Niekiedy los bywa prawdziwie przewrotny i wystawia nas na próbę. To, że przejdziemy ją zwycięsko wcale nie znaczy, że czeka na nas nagroda. A przynajmniej nie dostrzegamy jej w krótkiej perspektywie czasu. Tak jednak właśnie bywa, że to, co bierzemy za karę, za niesprawiedliwość, to, co rzuca nas na kolana, może stać się bodźcem do wielu pozytywnych zmian. Nawet, jeśli część z nich będzie wiązała się z cierpieniem i / lub ze stratą.
Kiedy komisarz Gromosław Sidorowicz zostaje czasowo przeniesiony ze stolicy na Mazury, a jego miejscem pracy ma stać się mały komisariat, traktuje to dokładnie tak, jak to wygląda – jak zesłanie. A wszystko dlatego, że w poczuciu sprawiedliwości, odważył się interweniować przeciwko nastoletniej córce wpływowego polityka, która zachowywała się agresywnie w miejscu publicznym. W efekcie został uznany za tego, który przekracza kompetencje, a prężnie rozwijająca się kariera komisarza, obejmująca nawet pobyt poza granicami kraju, zostaje przerwana.
Sidorowicz jest przekonany, że jedyne, co czeka go na mazurskiej wsi, to sprawy związane z kradzieżą kur czy pijackim burdami. Nawet nie przypuszczał, że od razu po przyjeździe los ześle mu nieboszczyka, a tym samym sprawę, którą będzie musiał rozwiązać. Znaleziony w lesie rolnik, który (delikatnie mówiąc) nie budził sympatii lokalnej społeczności, mógłby zostać uznany za ofiarę własnego nałogu, gdyby nie fakt, iż w jego szyi tkwiła fibula, historyczna zapinka. Jerzy Enda, bo tak brzmi imię i nazwisko ofiary, utopił się, zatem to nie wbity w ciało przedmiot był przyczyną śmierci. Kto jednak używa takiego przedmiotu i po co wbił go w ciało rolnika? Czy to może sekta, wyznawcy dziwnego kultu, uchwyceni przez drona? A może amerykańscy żołnierze, którzy zostali złapani w pobliżu miejsca zbrodni.
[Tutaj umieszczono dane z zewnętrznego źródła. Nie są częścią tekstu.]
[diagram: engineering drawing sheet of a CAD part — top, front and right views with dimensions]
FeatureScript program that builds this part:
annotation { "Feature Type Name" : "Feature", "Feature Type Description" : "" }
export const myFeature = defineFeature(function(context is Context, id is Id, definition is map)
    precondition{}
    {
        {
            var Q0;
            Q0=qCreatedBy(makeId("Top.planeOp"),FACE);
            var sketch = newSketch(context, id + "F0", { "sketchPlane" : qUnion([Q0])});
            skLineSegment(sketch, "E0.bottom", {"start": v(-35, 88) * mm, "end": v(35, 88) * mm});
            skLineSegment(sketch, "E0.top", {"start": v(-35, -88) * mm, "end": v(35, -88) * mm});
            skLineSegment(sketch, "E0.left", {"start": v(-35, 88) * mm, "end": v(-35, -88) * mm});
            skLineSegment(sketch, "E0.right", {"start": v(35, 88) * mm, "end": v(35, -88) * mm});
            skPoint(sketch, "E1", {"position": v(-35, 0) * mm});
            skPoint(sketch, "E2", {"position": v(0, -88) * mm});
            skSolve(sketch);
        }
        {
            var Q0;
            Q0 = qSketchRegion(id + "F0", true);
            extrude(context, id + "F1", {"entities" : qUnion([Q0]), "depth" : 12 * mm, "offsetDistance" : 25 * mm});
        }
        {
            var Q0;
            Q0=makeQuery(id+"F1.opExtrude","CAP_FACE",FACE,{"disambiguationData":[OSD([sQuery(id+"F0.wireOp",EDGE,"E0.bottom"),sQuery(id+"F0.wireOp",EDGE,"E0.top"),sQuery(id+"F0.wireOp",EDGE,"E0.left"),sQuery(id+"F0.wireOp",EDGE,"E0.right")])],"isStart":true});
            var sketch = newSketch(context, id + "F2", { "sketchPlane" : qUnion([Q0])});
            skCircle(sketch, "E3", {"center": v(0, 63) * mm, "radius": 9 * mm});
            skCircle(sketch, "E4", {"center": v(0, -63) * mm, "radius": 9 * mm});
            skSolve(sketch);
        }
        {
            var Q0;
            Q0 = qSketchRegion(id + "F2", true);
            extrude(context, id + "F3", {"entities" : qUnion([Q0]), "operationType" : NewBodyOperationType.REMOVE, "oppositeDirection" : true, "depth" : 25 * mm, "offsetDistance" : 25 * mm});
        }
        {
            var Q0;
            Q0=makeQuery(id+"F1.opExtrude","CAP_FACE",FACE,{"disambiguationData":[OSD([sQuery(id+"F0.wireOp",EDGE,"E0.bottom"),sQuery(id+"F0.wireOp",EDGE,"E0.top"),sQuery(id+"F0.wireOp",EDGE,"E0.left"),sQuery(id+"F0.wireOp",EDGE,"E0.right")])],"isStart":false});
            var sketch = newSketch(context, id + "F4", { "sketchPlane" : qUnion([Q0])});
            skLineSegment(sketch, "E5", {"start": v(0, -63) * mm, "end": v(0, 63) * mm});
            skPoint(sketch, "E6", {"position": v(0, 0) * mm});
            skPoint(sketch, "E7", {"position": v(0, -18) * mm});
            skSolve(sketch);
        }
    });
Sidorowicz ma do rozwiązania wyjątkowo skomplikowaną łamigłówkę, ale tak naprawdę, to nie zbrodnia przykuwa naszą uwagę, ale… otoczenie, w którym znalazł się komisarz, piękno przyrody, pradawne wierzenia, a także niezwykła zielarka i jej nalewki. Niezwykły klimat Warmii i Mazur, przesycony dawnymi wierzeniami, uchwyciła doskonale w swojej książce pt. \”Tylko nie Mazury\” Sylwia Skuza. Opublikowana nakładem Wydawnictwa MG powieść to wyjątkowa podróż, nie tylko w przestrzeni, ale i w czasie. Ten bowiem cofa się, a właściwie zatrzymuje, z każdą wizytą w niezwykłej chacie Anny Trintawini, a także wówczas, kiedy słuchamy jej życiowych mądrości, przepełnionych miłością do natury i wewnętrznym spokojem.
Dlatego też, choć teoretycznie mamy do czynienia z kryminalna historią, to mocną stroną powieści są właśnie opisy przyrody czy działalności Anny, dawne legendy i wierzenia. To one składają się na wyjątkowa atmosferę książki, od której trudno jest się oderwać. Na tym tle doskonale zostali również zarysowani bohaterowie, wyjątkowi, obdarzeni charakterystycznymi cechami, doskonale wpisujący się zarówno w mazurski klimat, jak i klimat samej lektury. Mimo niewielkiej objętości, książka dostarcza nam kilkugodzinnego wytchnienia i sprawia, że zapominamy o otaczającej nas rzeczywistości. Efektem ubocznym powieści jest natychmiastowe pragnienie wyruszenia na Mazury, a także… sięgnięcie po kolejną (mam nadzieję) powieść autorki.